One type of mutation that can be especially important though is the nonsense mutation that creates a stop codon that will terminate translation early. How often might we naively expect to find such mutations given the overall load of SNPs? Three of the 64 codons are stop codons, so we would crudely expect 20,000*3/64 ≈ 1000 early stop mutations. Observations show about 100 such nonsense mutations, indicating a strong selective bias against such mutations. Still, we find it interesting to look at the person next to us and think what 100 proteins in our genomes are differentially truncated. Thanks to the diploid nature of our genomes, there is usually another fully intact copy of the gene (the situation is known as heterozygosity) that can serve as backup.
How different is your genotype from each of your parents? Assuming they have unrelated genotypes, the values above should be cut in half as you share half of your father and mother genomes. So still quite a few truncated genes and substituted amino acids. The situation with your brother or sister is quantitatively similar as you again share, on average, half of your genomes (assuming you are not identical twins…). Actually, for about 1/4 of your genome, you and your sibling are like identical twins, i.e. you have the same two parental copies of the DNA. Insertions and deletions (nicknamed indels) of up to about 100 bases are harder to enumerate but an order of magnitude of 1 million per genome is observed, about 3000 of them in coding regions (so an underrepresentation of about half an order of magnitude). Larger variations of longer stretches including copy number variations are in the tens of thousands per genome but because they are such long stretches their summed length might be longer than the number of bases in SNPs.

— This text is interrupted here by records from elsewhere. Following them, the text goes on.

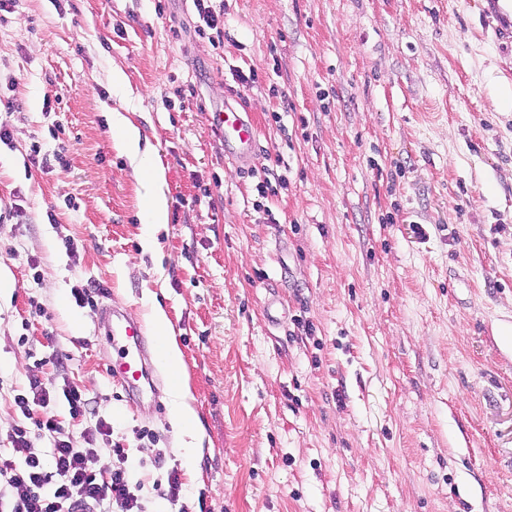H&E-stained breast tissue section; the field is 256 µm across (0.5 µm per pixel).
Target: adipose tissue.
<instances>
[{"label": "adipose tissue", "mask_w": 512, "mask_h": 512, "mask_svg": "<svg viewBox=\"0 0 512 512\" xmlns=\"http://www.w3.org/2000/svg\"><path fill=\"white\" fill-rule=\"evenodd\" d=\"M112 130L136 173L146 176L152 186L146 200V224L143 229L144 245L149 248L153 245L154 226L168 221L165 170L155 154L141 149L140 131L126 115L119 112L113 113ZM154 323L159 335L165 339L164 359L174 379L173 395L176 404V418L184 428H192L195 422V413L185 401L183 385L179 378L181 354L171 339L173 334L171 324L161 313L155 315Z\"/></svg>", "instance_id": "1"}]
</instances>
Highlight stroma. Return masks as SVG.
I'll return each mask as SVG.
<instances>
[{
  "label": "stroma",
  "instance_id": "stroma-1",
  "mask_svg": "<svg viewBox=\"0 0 512 512\" xmlns=\"http://www.w3.org/2000/svg\"><path fill=\"white\" fill-rule=\"evenodd\" d=\"M223 4L219 49L193 0L0 12V438L37 377L91 468L124 448L147 512H512V0ZM227 102L258 131L246 171L209 126ZM116 111L165 169L151 250ZM35 142L67 168L28 166ZM81 286L149 337L167 316L191 433L170 387L113 385ZM173 471L175 503L152 490ZM63 396L69 406V414L73 420L81 419L86 414L88 399L84 390L75 383H65Z\"/></svg>",
  "mask_w": 512,
  "mask_h": 512
}]
</instances>
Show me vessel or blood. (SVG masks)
<instances>
[{"mask_svg":"<svg viewBox=\"0 0 512 512\" xmlns=\"http://www.w3.org/2000/svg\"><path fill=\"white\" fill-rule=\"evenodd\" d=\"M209 122L224 142L225 155L239 166H246L257 150V138L248 113L228 105L211 112ZM98 328L114 352L106 368L113 383L133 399L158 394L159 385L143 322L120 307L106 305L100 311Z\"/></svg>","mask_w":512,"mask_h":512,"instance_id":"vessel-or-blood-1","label":"vessel or blood"}]
</instances>
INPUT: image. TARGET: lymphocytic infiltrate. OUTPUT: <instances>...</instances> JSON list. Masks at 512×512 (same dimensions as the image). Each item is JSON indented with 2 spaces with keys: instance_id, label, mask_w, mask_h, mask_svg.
Instances as JSON below:
<instances>
[{
  "instance_id": "f902f5d3",
  "label": "lymphocytic infiltrate",
  "mask_w": 512,
  "mask_h": 512,
  "mask_svg": "<svg viewBox=\"0 0 512 512\" xmlns=\"http://www.w3.org/2000/svg\"><path fill=\"white\" fill-rule=\"evenodd\" d=\"M29 389L14 397L22 418L8 435L10 457H0V512H73L79 503L92 512H144L130 492L125 468L89 467L88 449L79 447L49 411L46 382L30 378ZM37 406L42 409L38 416L33 413ZM34 434L49 438V457L32 452Z\"/></svg>"
}]
</instances>
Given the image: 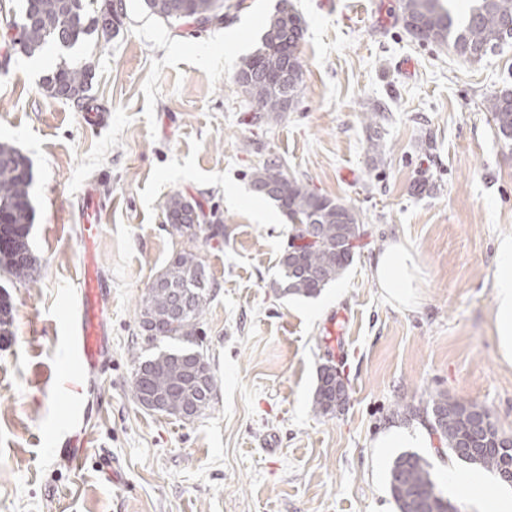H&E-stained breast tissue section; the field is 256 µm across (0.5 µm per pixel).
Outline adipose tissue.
<instances>
[{"label": "adipose tissue", "mask_w": 512, "mask_h": 512, "mask_svg": "<svg viewBox=\"0 0 512 512\" xmlns=\"http://www.w3.org/2000/svg\"><path fill=\"white\" fill-rule=\"evenodd\" d=\"M418 260L404 242L387 243L377 255L373 276L389 299L410 306L418 299ZM494 325L499 355L512 366V238L499 247L498 275L494 290ZM448 490L466 496L473 512H512V487L478 480L476 474L449 468Z\"/></svg>", "instance_id": "obj_1"}]
</instances>
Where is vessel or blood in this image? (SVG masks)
Listing matches in <instances>:
<instances>
[{
    "label": "vessel or blood",
    "mask_w": 512,
    "mask_h": 512,
    "mask_svg": "<svg viewBox=\"0 0 512 512\" xmlns=\"http://www.w3.org/2000/svg\"><path fill=\"white\" fill-rule=\"evenodd\" d=\"M98 186L87 183L81 198L84 252L77 296L70 309L73 320L72 358L77 370L99 373L109 362L111 344L107 321L111 311V288L101 270L96 242L106 211L98 200Z\"/></svg>",
    "instance_id": "vessel-or-blood-1"
}]
</instances>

The ability to comprehensively characterize these variations is a very recent scientific achievement, starting only in the third millennia with the memorable race between the human genome project consortia and the group led by Craig Venter. In comparing the results between these two teams, one finds that in comparing the genome of Craig Venter to that of the consensus human genome reference sequence, there is about 1.2% difference when indels and CNVs are considered, 0.1% when SNPs are considered: ≈0.3% when inversions are considered — a grand total of 1.6% (BNID 110248). In the decade that followed the sequencing of the human genome, technologies were moving forward extremely rapidly leading to the 1000 Genomes Project that might seem like a rotation project to some of our readers by the time they read these words. Who knows how soon the reader could actually check on our quoted numbers by loading his or her genome from their medical report and compare it to some random friend.